What is the Lambda Architecture?
Nathan Marz came up with the term Lambda Architecture (LA) for a generic, scalable and fault-tolerant data processing architecture, based on his experience working on distributed data processing systems.

Batch layer
The batch layer precomputes results using a distributed processing system that can handle very large quantities of data. The batch layer aims at perfect accuracy by being able to process all available data when generating views. This means it can fix any errors by recomputing based on the complete data set, then updating existing views. Output is typically stored in a read-only database, with updates completely replacing existing precomputed views.Apache Hadoop is the de facto standard batch-processing system used in most high-throughput architectures.

Speed layer
The speed layer processes data streams in real time and without the requirements of fix-ups or completeness. This layer sacrifices throughput as it aims to minimize latency by providing real-time views into the most recent data. Essentially, the speed layer is responsible for filling the “gap” caused by the batch layer’s lag in providing views based on the most recent data. This layer’s views may not be as accurate or complete as the ones eventually produced by the batch layer, but they are available almost immediately after data is received, and can be replaced when the batch layer’s views for the same data become available. Stream-processing technologies typically used in this layer include Apache Storm, SQLstream and Apache Spark. Output is typically stored on fast NoSQL databases.

Serving layer
Output from the batch and speed layers are stored in the serving layer, which responds to ad-hoc queries by returning precomputed views or building views from the processed data. Examples of technologies used in the serving layer include Druid, which provides a single cluster to handle output from both layers.[7]Dedicated stores used in the serving layer include Apache Cassandra or Apache HBase for speed-layer output, and Elephant DB orCloudera Impala for batch-layer output.

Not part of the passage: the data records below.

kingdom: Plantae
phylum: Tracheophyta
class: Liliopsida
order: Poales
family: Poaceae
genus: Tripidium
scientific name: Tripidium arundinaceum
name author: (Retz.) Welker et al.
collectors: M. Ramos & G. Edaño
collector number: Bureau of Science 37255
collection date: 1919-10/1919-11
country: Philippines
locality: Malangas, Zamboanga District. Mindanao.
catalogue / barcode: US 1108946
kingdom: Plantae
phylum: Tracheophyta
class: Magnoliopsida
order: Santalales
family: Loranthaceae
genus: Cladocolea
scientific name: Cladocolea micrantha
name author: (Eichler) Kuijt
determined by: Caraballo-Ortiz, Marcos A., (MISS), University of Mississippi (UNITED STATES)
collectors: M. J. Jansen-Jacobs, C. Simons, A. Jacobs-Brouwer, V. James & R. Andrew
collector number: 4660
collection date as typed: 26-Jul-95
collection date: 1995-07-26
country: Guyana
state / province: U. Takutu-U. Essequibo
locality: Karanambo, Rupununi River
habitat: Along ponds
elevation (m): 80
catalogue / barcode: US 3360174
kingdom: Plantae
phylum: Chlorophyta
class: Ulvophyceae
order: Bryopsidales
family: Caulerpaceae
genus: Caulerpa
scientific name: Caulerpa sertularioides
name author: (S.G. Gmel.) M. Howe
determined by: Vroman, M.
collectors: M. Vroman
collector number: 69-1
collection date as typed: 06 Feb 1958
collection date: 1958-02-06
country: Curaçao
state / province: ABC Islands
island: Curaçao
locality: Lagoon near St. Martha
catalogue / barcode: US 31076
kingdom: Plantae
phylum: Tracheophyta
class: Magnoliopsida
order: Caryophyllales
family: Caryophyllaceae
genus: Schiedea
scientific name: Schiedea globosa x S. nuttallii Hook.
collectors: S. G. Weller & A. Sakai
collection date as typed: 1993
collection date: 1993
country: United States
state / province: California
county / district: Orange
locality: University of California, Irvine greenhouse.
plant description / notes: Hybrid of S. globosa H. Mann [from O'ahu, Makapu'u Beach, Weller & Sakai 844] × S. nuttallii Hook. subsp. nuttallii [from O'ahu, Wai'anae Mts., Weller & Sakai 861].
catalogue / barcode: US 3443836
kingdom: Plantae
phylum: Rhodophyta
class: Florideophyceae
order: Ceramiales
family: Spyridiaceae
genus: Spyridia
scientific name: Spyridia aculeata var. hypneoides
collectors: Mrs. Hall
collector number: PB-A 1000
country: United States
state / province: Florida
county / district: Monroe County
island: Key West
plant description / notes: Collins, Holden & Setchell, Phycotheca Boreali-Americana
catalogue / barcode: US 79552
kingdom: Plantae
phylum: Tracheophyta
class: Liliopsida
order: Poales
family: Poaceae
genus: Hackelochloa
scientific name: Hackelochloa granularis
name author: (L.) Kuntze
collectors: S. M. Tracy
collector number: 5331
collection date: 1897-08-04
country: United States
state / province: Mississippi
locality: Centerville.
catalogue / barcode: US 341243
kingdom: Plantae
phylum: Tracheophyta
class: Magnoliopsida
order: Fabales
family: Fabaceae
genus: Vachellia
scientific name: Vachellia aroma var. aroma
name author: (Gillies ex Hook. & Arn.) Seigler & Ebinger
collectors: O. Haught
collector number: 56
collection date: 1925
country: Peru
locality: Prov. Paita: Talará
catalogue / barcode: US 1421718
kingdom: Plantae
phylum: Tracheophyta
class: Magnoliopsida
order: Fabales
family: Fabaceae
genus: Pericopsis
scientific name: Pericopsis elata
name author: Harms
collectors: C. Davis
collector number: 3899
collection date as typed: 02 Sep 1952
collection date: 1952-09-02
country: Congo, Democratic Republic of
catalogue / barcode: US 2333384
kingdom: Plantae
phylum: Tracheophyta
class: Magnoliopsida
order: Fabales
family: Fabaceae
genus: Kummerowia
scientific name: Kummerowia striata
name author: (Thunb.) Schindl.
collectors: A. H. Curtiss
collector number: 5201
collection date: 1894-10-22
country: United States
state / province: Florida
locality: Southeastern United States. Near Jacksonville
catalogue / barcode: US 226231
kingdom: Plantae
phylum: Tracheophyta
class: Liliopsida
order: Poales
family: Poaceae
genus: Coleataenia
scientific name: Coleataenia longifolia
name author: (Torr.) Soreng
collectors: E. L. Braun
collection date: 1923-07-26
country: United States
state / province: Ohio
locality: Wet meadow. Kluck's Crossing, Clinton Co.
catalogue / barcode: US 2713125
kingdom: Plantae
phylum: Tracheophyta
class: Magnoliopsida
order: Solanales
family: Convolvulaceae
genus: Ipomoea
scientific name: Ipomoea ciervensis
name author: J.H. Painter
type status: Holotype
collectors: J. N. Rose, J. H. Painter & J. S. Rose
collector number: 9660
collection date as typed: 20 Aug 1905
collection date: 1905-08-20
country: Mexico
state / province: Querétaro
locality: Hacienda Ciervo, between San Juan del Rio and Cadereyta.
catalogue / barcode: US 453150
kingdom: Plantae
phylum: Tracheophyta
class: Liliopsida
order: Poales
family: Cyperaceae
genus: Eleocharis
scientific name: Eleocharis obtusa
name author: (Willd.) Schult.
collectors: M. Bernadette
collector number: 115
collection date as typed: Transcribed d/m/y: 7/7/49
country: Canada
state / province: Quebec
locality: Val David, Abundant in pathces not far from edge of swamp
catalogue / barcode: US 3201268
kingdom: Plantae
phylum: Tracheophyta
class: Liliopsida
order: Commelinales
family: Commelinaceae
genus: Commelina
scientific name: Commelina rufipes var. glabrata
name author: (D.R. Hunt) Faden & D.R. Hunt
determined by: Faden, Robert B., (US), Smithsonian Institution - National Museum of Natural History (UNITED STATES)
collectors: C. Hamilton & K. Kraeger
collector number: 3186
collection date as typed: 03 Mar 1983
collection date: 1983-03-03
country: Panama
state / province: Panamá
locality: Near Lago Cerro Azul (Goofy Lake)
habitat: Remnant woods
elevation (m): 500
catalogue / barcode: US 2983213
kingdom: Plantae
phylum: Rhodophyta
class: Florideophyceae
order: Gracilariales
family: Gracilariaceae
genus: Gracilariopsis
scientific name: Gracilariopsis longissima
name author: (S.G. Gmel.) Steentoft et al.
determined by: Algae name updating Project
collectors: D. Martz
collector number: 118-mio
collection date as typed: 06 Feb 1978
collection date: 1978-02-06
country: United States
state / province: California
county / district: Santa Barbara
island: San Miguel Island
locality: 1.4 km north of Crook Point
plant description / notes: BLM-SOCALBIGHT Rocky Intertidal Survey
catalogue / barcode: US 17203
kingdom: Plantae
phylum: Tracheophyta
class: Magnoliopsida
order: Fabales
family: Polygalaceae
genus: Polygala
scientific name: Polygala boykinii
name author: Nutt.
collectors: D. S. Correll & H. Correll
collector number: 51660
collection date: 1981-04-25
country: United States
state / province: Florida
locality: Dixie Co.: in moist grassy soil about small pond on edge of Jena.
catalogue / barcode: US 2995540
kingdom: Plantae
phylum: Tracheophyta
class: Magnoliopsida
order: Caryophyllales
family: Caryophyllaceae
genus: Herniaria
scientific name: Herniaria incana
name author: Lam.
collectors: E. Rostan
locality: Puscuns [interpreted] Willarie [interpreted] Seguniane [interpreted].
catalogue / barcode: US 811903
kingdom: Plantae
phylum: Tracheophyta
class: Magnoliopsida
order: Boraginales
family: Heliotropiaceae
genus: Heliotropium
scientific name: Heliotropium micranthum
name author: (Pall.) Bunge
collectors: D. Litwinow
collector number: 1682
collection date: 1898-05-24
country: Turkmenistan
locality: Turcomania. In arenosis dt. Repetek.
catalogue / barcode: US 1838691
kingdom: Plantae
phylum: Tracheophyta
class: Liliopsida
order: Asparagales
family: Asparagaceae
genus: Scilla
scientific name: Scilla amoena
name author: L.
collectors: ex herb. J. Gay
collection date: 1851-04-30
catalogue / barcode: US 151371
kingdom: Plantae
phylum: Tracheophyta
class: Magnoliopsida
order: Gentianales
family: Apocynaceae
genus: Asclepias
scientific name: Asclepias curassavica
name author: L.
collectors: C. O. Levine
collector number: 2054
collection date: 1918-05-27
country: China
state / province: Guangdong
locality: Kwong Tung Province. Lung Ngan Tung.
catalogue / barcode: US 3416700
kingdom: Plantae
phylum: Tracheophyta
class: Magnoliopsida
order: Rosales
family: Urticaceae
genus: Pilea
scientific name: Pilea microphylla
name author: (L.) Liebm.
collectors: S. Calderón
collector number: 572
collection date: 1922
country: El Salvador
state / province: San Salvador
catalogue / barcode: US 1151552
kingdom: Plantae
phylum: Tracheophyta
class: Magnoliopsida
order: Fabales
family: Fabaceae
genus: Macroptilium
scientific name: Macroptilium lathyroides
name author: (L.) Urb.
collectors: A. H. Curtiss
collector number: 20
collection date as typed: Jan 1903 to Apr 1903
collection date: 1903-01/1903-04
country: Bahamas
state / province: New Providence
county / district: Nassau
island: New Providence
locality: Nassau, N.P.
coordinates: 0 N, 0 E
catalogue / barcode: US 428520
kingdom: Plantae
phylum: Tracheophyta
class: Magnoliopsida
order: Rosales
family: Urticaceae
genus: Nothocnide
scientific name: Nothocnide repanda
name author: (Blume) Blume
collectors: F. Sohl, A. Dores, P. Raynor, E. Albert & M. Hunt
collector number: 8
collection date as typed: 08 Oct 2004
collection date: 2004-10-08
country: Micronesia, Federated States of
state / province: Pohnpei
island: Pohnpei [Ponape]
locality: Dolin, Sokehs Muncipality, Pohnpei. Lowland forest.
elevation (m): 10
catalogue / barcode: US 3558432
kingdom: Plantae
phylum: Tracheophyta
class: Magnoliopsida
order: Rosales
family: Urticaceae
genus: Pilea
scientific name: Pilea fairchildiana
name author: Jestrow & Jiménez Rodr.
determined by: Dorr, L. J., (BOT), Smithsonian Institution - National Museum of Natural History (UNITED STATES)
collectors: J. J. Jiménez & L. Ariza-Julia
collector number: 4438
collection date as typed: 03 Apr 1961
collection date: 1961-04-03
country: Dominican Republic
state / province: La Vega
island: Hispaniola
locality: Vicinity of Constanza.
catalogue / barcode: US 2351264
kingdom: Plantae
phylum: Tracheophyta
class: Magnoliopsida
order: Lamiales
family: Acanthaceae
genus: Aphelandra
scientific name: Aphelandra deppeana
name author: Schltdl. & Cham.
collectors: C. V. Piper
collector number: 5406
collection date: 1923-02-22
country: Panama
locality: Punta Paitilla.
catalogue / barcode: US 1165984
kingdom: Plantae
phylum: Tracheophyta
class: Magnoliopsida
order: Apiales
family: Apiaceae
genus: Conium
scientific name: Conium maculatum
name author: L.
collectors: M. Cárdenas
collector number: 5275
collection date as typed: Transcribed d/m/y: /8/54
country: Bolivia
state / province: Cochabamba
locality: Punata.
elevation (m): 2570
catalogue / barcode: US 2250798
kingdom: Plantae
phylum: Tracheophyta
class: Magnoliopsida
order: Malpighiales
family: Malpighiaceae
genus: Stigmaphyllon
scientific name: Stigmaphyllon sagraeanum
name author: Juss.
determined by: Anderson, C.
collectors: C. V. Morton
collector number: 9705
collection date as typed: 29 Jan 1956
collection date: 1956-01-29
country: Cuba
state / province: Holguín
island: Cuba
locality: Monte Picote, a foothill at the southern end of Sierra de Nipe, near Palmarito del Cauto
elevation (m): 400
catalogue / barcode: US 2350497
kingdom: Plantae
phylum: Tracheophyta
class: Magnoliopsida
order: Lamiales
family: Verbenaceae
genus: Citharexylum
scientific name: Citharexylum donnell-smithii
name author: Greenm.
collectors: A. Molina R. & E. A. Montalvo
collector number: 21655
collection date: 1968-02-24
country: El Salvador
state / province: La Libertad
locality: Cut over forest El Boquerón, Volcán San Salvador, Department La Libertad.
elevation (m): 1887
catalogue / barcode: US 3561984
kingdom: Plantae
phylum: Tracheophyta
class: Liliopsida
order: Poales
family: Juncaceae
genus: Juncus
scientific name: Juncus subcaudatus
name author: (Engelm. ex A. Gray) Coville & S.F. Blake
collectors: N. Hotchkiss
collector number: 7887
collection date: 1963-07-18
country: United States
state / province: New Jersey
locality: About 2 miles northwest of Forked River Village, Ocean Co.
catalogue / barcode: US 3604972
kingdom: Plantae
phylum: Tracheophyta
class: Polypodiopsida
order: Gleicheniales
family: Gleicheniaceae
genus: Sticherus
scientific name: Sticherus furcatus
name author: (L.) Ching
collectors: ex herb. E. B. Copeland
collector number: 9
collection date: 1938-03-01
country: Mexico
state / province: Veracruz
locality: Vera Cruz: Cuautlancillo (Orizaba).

The premise behind the Lambda architecture is you should be able to run ad-hoc queries against all of your data to get results, but doing so is unreasonably expensive in terms of resource. Technically it is now feasible to run ad-hoc queries against your Big Data (Cloudera Impala), but querying a petabyte dataset everytime you want to compute the number of pageviews for a URL may not always be the most efficient approach. So the idea is to precompute the results as a set of views, and you query the views. I tend to call these Question Focused Datasets (e.g. pageviews QFD).

The LA aims to satisfy the needs for a robust system that is fault-tolerant, both against hardware failures and human mistakes, being able to serve a wide range of workloads and use cases, and in which low-latency reads and updates are required. The resulting system should be linearly scalable, and it should scale out rather than up. Here’s how it looks like, from a high-level perspective:

LA overview

  1. All data entering the system is dispatched to both the batch layer and the speed layer for processing.
  2. The batch layer has two functions: (i) managing the master dataset (an immutable, append-only set of raw data), and (ii) to pre-compute the batch views.
  3. The serving layer indexes the batch views so that they can be queried in low-latency, ad-hoc way.
  4. The speed layer compensates for the high latency of updates to the serving layer and deals with recent data only.
  5. Any incoming query can be answered by merging results from batch views and real-time views.